═══ RECORDS SUPPLIED ═══

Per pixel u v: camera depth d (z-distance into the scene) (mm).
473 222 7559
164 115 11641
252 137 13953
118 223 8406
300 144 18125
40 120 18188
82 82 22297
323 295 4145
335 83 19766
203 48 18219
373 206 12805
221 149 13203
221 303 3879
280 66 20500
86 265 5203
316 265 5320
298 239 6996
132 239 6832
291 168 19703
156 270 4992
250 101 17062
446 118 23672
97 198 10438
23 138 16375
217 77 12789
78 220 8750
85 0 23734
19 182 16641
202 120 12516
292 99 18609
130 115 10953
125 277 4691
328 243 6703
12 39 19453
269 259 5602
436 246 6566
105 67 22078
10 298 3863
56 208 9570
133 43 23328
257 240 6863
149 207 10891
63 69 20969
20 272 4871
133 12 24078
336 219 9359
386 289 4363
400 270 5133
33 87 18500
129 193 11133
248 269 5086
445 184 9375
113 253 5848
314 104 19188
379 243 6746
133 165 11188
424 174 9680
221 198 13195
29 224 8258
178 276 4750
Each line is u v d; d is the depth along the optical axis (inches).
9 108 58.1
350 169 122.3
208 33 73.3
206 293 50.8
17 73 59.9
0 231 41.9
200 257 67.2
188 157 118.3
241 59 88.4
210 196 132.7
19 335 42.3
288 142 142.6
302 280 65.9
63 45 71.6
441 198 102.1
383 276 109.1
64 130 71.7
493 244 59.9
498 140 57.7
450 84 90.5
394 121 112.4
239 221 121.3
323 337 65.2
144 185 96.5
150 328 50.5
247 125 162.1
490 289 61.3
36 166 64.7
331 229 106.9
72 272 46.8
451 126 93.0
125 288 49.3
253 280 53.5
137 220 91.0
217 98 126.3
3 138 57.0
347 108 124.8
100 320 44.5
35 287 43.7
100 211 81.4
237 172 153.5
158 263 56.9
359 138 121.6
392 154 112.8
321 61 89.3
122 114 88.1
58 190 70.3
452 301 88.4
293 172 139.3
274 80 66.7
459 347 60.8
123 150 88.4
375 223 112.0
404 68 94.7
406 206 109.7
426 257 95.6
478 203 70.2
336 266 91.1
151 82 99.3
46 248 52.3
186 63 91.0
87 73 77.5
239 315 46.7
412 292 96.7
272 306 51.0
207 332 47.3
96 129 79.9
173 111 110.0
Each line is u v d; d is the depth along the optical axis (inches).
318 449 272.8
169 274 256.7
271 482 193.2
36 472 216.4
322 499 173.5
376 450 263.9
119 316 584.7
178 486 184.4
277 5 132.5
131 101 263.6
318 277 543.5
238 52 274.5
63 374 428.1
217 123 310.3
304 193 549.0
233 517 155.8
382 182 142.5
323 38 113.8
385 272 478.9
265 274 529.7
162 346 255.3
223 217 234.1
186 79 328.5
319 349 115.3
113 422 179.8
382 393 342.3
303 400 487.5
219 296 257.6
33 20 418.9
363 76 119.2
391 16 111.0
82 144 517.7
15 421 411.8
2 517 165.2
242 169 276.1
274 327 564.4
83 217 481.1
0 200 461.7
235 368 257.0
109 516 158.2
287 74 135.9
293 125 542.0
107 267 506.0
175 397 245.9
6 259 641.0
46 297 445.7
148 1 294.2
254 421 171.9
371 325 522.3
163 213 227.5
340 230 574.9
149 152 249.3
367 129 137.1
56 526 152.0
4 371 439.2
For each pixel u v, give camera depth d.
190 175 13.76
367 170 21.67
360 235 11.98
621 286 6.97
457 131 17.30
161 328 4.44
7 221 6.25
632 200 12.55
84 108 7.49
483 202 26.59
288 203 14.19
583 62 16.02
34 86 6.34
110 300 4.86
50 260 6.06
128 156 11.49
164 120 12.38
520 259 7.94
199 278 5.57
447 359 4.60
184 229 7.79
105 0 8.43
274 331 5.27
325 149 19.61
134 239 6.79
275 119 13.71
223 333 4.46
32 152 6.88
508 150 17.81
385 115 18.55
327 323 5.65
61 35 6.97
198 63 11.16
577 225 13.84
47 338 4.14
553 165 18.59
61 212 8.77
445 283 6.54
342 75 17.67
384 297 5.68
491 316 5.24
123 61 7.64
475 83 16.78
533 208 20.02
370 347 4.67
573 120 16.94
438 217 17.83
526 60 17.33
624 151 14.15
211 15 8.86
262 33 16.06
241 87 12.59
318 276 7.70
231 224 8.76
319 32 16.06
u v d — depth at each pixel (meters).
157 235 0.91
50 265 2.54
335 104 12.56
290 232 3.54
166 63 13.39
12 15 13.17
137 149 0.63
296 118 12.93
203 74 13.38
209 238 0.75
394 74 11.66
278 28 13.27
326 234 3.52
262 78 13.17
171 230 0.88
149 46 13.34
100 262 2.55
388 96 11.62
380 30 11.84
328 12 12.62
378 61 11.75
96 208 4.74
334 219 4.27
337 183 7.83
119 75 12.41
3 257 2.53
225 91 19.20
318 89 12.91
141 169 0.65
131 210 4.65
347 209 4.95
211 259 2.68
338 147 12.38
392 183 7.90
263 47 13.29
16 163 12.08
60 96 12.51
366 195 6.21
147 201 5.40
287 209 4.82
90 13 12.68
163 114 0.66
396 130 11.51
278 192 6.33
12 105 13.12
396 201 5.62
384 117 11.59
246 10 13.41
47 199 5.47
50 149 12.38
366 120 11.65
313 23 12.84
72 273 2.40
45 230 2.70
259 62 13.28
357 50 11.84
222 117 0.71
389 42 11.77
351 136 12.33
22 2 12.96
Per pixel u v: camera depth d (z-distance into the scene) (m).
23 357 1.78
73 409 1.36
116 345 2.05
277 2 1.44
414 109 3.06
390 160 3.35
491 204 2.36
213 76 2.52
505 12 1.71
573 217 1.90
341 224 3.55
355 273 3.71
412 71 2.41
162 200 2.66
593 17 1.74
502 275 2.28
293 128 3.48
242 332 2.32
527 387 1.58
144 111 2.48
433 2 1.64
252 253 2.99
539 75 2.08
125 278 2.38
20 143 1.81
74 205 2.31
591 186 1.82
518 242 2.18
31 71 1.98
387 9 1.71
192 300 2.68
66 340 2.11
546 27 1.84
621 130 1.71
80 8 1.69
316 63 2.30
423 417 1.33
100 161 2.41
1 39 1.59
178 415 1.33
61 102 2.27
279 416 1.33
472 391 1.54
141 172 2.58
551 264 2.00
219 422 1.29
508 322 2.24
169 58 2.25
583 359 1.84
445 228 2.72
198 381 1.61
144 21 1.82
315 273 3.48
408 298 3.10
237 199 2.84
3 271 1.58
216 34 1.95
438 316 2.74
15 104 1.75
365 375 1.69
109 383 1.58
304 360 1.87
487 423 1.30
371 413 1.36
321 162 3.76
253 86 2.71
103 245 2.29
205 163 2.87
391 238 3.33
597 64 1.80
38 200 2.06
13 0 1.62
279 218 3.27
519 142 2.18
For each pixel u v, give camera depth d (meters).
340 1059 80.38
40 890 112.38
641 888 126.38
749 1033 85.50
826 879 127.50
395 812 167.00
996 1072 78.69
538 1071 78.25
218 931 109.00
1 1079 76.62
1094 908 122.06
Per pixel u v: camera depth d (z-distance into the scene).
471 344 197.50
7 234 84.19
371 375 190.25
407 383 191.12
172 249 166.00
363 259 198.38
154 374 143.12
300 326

═══

THE PROBLEM:
Could you output, exactly and with nothing else, the lines from the start of the records through the line containing "424 174 9680"?

ANSWER BOX:
Per pixel u v: camera depth d (z-distance into the scene) (mm).
473 222 7559
164 115 11641
252 137 13953
118 223 8406
300 144 18125
40 120 18188
82 82 22297
323 295 4145
335 83 19766
203 48 18219
373 206 12805
221 149 13203
221 303 3879
280 66 20500
86 265 5203
316 265 5320
298 239 6996
132 239 6832
291 168 19703
156 270 4992
250 101 17062
446 118 23672
97 198 10438
23 138 16375
217 77 12789
78 220 8750
85 0 23734
19 182 16641
202 120 12516
292 99 18609
130 115 10953
125 277 4691
328 243 6703
12 39 19453
269 259 5602
436 246 6566
105 67 22078
10 298 3863
56 208 9570
133 43 23328
257 240 6863
149 207 10891
63 69 20969
20 272 4871
133 12 24078
336 219 9359
386 289 4363
400 270 5133
33 87 18500
129 193 11133
248 269 5086
445 184 9375
113 253 5848
314 104 19188
379 243 6746
133 165 11188
424 174 9680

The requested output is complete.